Given the decision the Court did not have to consider whether s.6(4) of the Limitations Act saved the third party claim, though obiter reasons were given. The Court considered the fact that Dr. Page’s agent, the CMPA, did have knowledge of the defence of Dr. Brussow as well as the affidavit of Dr. Brussow filed in support of his summary dismissal application, which pointed to Dr. Page as the responsible party. Dr. Page also admitted that he had no independent recollection of treating the Plaintiff and his only memory came from his notes, so he had not been prejudiced at all by the passage of time. The Court concluded that the CMPA had sufficient knowledge such that the claim against Dr. Page should proceed:
 In my view, section 6(4)(b) of the Act is primarily concerned with avoiding prejudice to parties who are added to an action long after the initial claim is filed. The words “sufficient knowledge of the added claim that the defendant will not be prejudiced” seem to indicate that knowledge is a means of removing prejudice. Where there is prejudice due to a lack of knowledge, the amendment should be barred: that is logical. However, it is a different proposition altogether to say that where there is no prejudice, insufficient knowledge in itself should negate the operation of section 6(4)(b).

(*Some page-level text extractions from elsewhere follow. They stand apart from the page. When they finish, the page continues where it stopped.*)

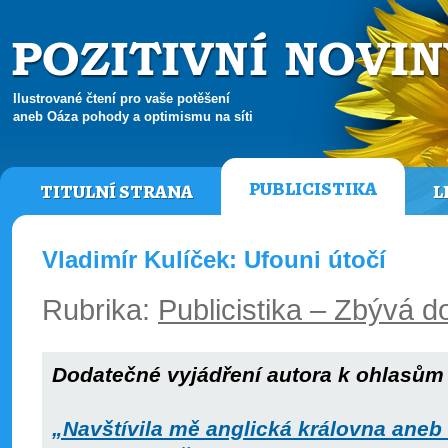
Ilustrované čtení pro vaše potěšení
aneb Oáza pohody a optimismu na síti
PUBLICISTIKA
TITULNÍ STRANA
L
Vladimír Kulíček: Ufouni útočí
Rubrika:
Publicistika – Zbývá do
Dodatečné vyjádření autora k ohlasům 
„Navštívila mě anglická královna ane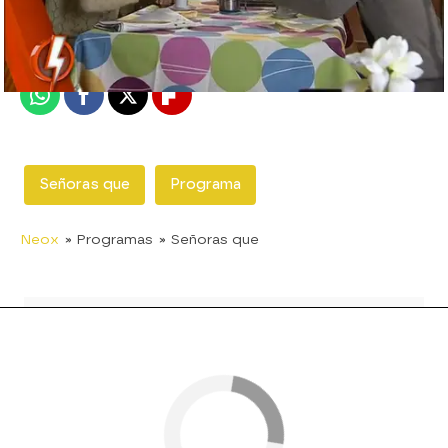
Madrid
Publicado:
03 de enero de 2013, 23:15
Whatsapp
Facebook
X
Flipboard
Señoras que
Programa
Neox
» Programas
» Señoras que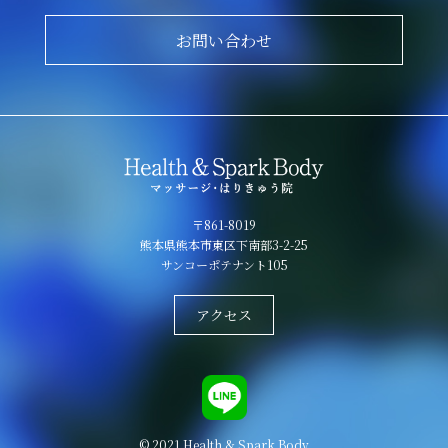
お問い合わせ
〒861-8019
熊本県熊本市東区下南部3-2-25
サンコーポテナント105
アクセス
© 2021 Health & Spark Body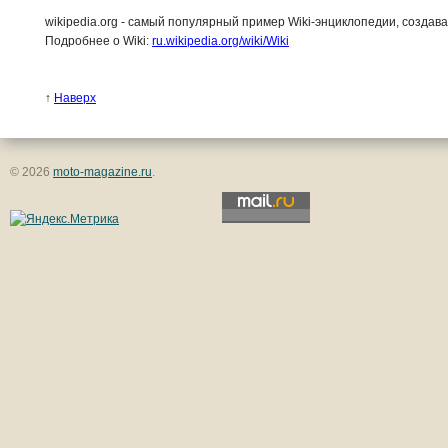
wikipedia.org - самый популярный пример Wiki-энциклопедии, создав
Подробнее о Wiki:
ru.wikipedia.org/wiki/Wiki
↑
Наверх
© 2026
moto-magazine.ru
.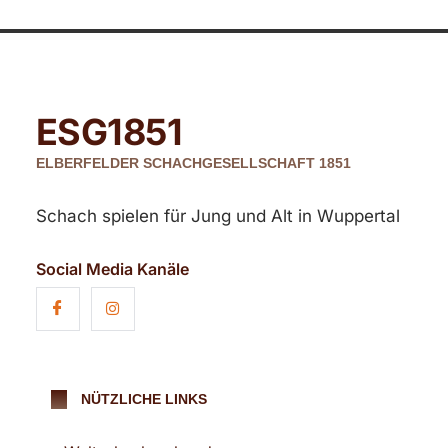
ESG
1851
ELBERFELDER SCHACHGESELLSCHAFT 1851
Schach spielen für Jung und Alt in Wuppertal
Social Media Kanäle
NÜTZLICHE LINKS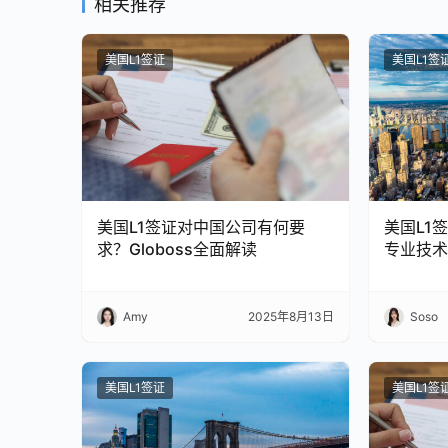
相关推荐
美国L1签证
美国L1签
美国L1签证对中国公司有何要
美国L1
求？Globoss全面解读
专业技术人
Amy
2025年8月13日
Soso
美国L1签证
美国L1签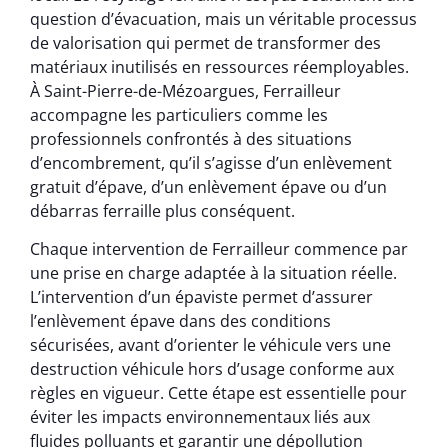
question d’évacuation, mais un véritable processus
de valorisation qui permet de transformer des
matériaux inutilisés en ressources réemployables.
À Saint-Pierre-de-Mézoargues, Ferrailleur
accompagne les particuliers comme les
professionnels confrontés à des situations
d’encombrement, qu’il s’agisse d’un enlèvement
gratuit d’épave, d’un enlèvement épave ou d’un
débarras ferraille plus conséquent.
Chaque intervention de Ferrailleur commence par
une prise en charge adaptée à la situation réelle.
L’intervention d’un épaviste permet d’assurer
l’enlèvement épave dans des conditions
sécurisées, avant d’orienter le véhicule vers une
destruction véhicule hors d’usage conforme aux
règles en vigueur. Cette étape est essentielle pour
éviter les impacts environnementaux liés aux
fluides polluants et garantir une dépollution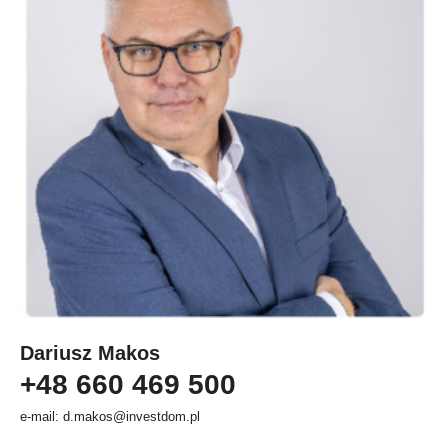
Dariusz Makos
+48 660 469 500
e-mail: d.makos@investdom.pl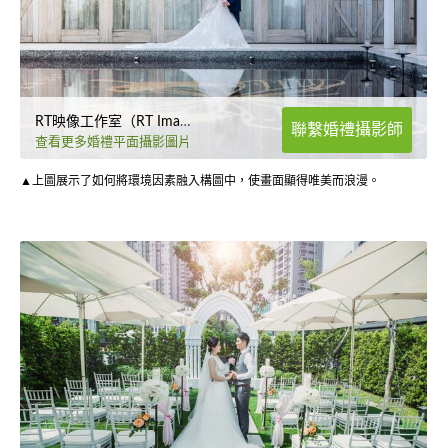
RT映像工作室（RT Image Studio）
聯繫婚禮攝影師
查看更多婚禮平面攝影圖片
▲上圖展示了如何將環境因素融入構圖中，使畫面顯得唯美而浪漫。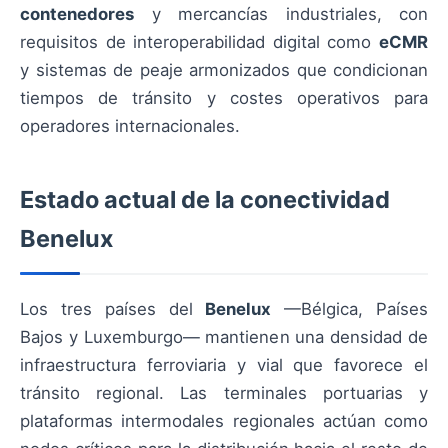
contenedores
y mercancías industriales, con
requisitos de interoperabilidad digital como
eCMR
y sistemas de peaje armonizados que condicionan
tiempos de tránsito y costes operativos para
operadores internacionales.
Estado actual de la conectividad
Benelux
Los tres países del
Benelux
—Bélgica, Países
Bajos y Luxemburgo— mantienen una densidad de
infraestructura ferroviaria y vial que favorece el
tránsito regional. Las terminales portuarias y
plataformas intermodales regionales actúan como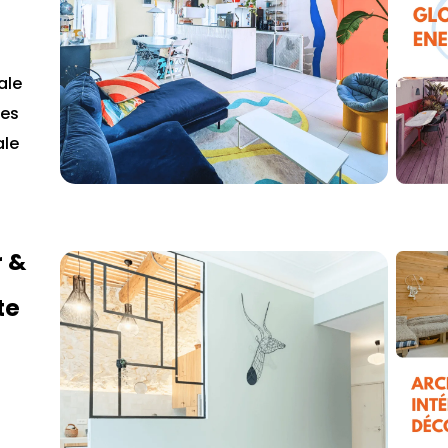
ale
ses
ale
r &
te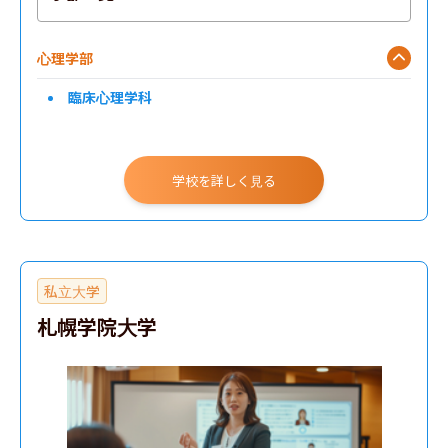
心理学部
臨床心理学科
学校を詳しく見る
私立大学
札幌学院大学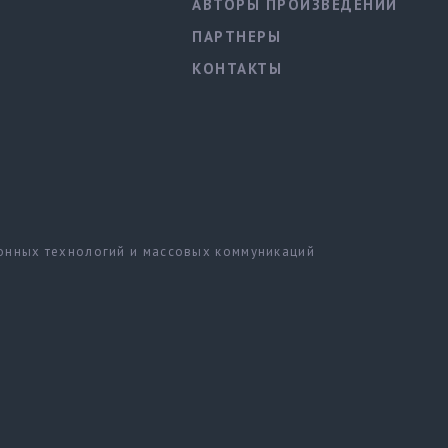
АВТОРЫ ПРОИЗВЕДЕНИЙ
ПАРТНЕРЫ
КОНТАКТЫ
ионных технологий и массовых коммуникаций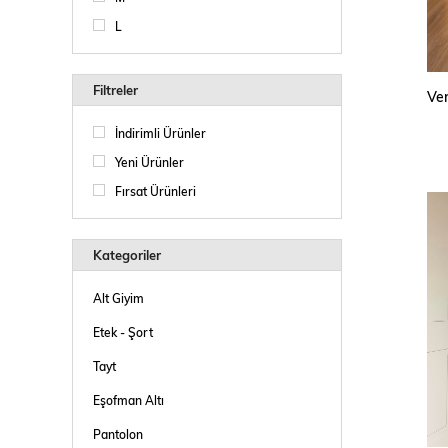
L
Filtreler
İndirimli Ürünler
Yeni Ürünler
Fırsat Ürünleri
Kategoriler
Alt Giyim
Etek - Şort
Tayt
Eşofman Altı
Pantolon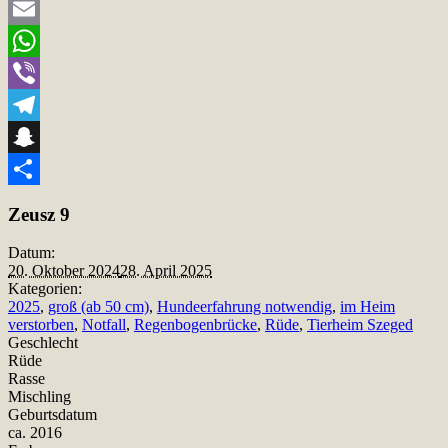
Twitter
Email
WhatsApp
Viber
Telegram
Snapchat
Teilen
Zeusz 9
Datum:
20. Oktober 2024
28. April 2025
Kategorien:
2025
,
groß (ab 50 cm)
,
Hundeerfahrung notwendig
,
im Heim
verstorben
,
Notfall
,
Regenbogenbrücke
,
Rüde
,
Tierheim Szeged
Geschlecht
Rüde
Rasse
Mischling
Geburtsdatum
ca. 2016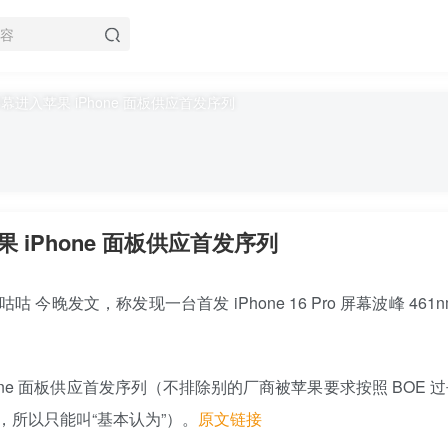
iPhone 面板供应首发序列
 今晚发文，称发现一台首发 iPhone 16 Pro 屏幕波峰 461n
one 面板供应首发序列（不排除别的厂商被苹果要求按照 BOE 
所以只能叫“基本认为”）。
原文链接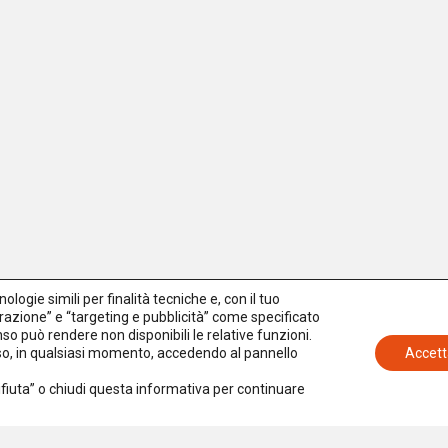
logie simili per finalità tecniche e, con il tuo
azione” e “targeting e pubblicità” come specificato
senso può rendere non disponibili le relative funzioni.
nso, in qualsiasi momento, accedendo al pannello
Accett
Rifiuta” o chiudi questa informativa per continuare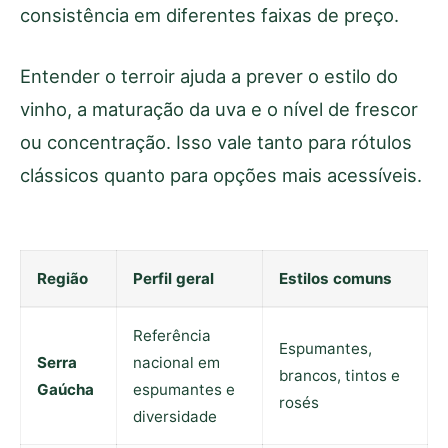
consistência em diferentes faixas de preço.
Entender o terroir ajuda a prever o estilo do
vinho, a maturação da uva e o nível de frescor
ou concentração. Isso vale tanto para rótulos
clássicos quanto para opções mais acessíveis.
Região
Perfil geral
Estilos comuns
Referência
Espumantes,
Serra
nacional em
brancos, tintos e
Gaúcha
espumantes e
rosés
diversidade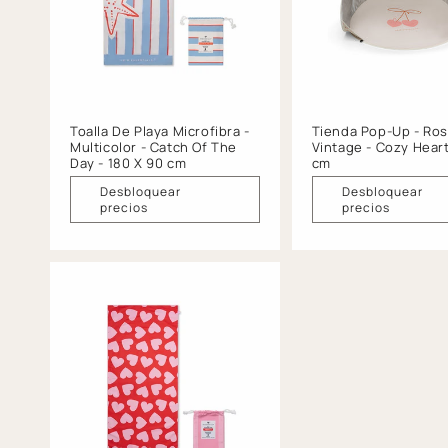
Toalla De Playa Microfibra -
Tienda Pop-Up - Ro
Multicolor - Catch Of The
Vintage - Cozy Heart
Day - 180 X 90 cm
cm
Desbloquear
Desbloquear
precios
precios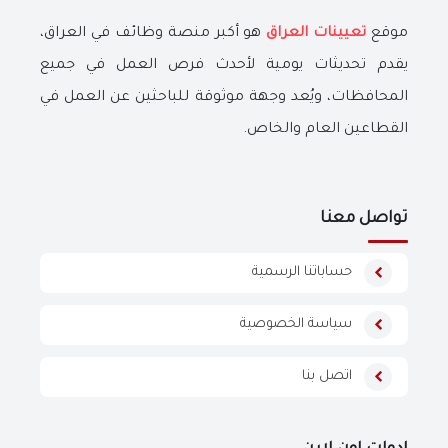
موقع
تعيينات العراق
هو أكبر منصة وظائف في العراق،
يقدم تحديثات يومية لأحدث فرص العمل في جميع
المحافظات، ويُعد وجهة موثوقة للباحثين عن العمل في
القطاعين العام والخاص.
تواصل معنا
حساباتنا الرسمية
سياسة الخصوصية
اتصل بنا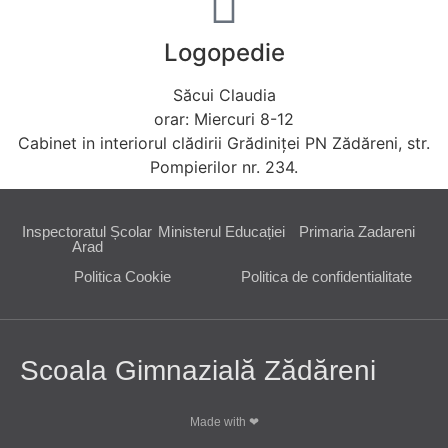
Logopedie
Săcui Claudia
orar: Miercuri 8-12
Cabinet in interiorul clădirii Grădiniței PN Zădăreni, str.
Pompierilor nr. 234.
Inspectoratul Școlar
Ministerul Educației
Primaria Zadareni
Arad
Politica Cookie
Politica de confidentialitate
Scoala Gimnazială Zădăreni
Made with ❤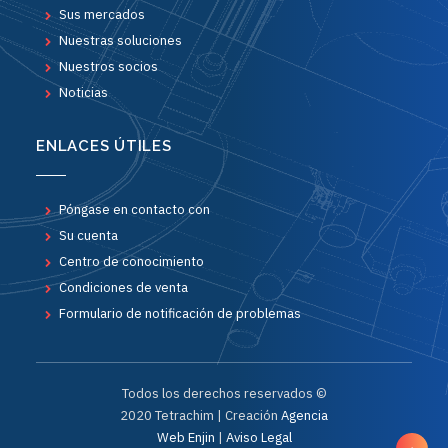
Sus mercados
Nuestras soluciones
Nuestros socios
Noticias
ENLACES ÚTILES
Póngase en contacto con
Su cuenta
Centro de conocimiento
Condiciones de venta
Formulario de notificación de problemas
Todos los derechos reservados ©
2020 Tetrachim | Creación
Agencia
Web Enjin
|
Aviso Legal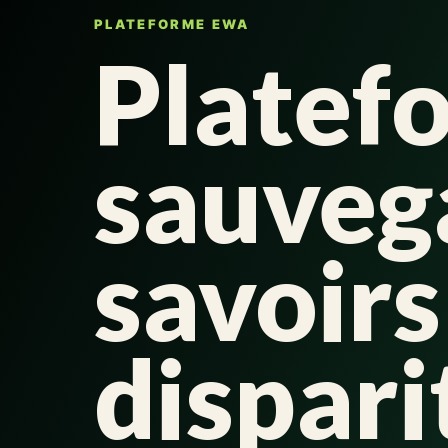
PLATEFORME EWA
Platef
sauveg
savoirs
dispari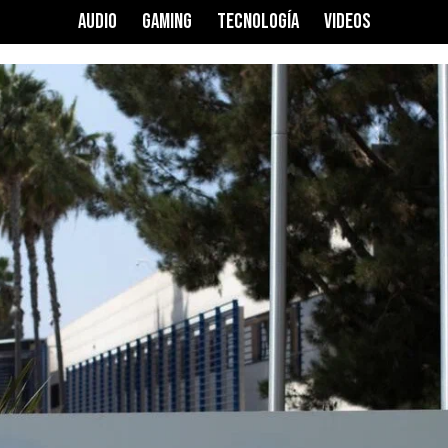
AUDIO
GAMING
TECNOLOGÍA
VIDEOS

 Dr. Page properly concedes that he is not prejudiced by lateness of the claim against him, as he has no independent recollection of treating Ms. Salmon on April 13, 2007. He relies wholly on his notes from that day to refresh his memory, and these notes will be available to him if he is to testify. Given his concession, I see no issue with allowing the claim against him to proceed where his agent, CMPA had full knowledge of the claim well within the limitation period.
Accordingly, the application to dismiss the third party claim was dismissed.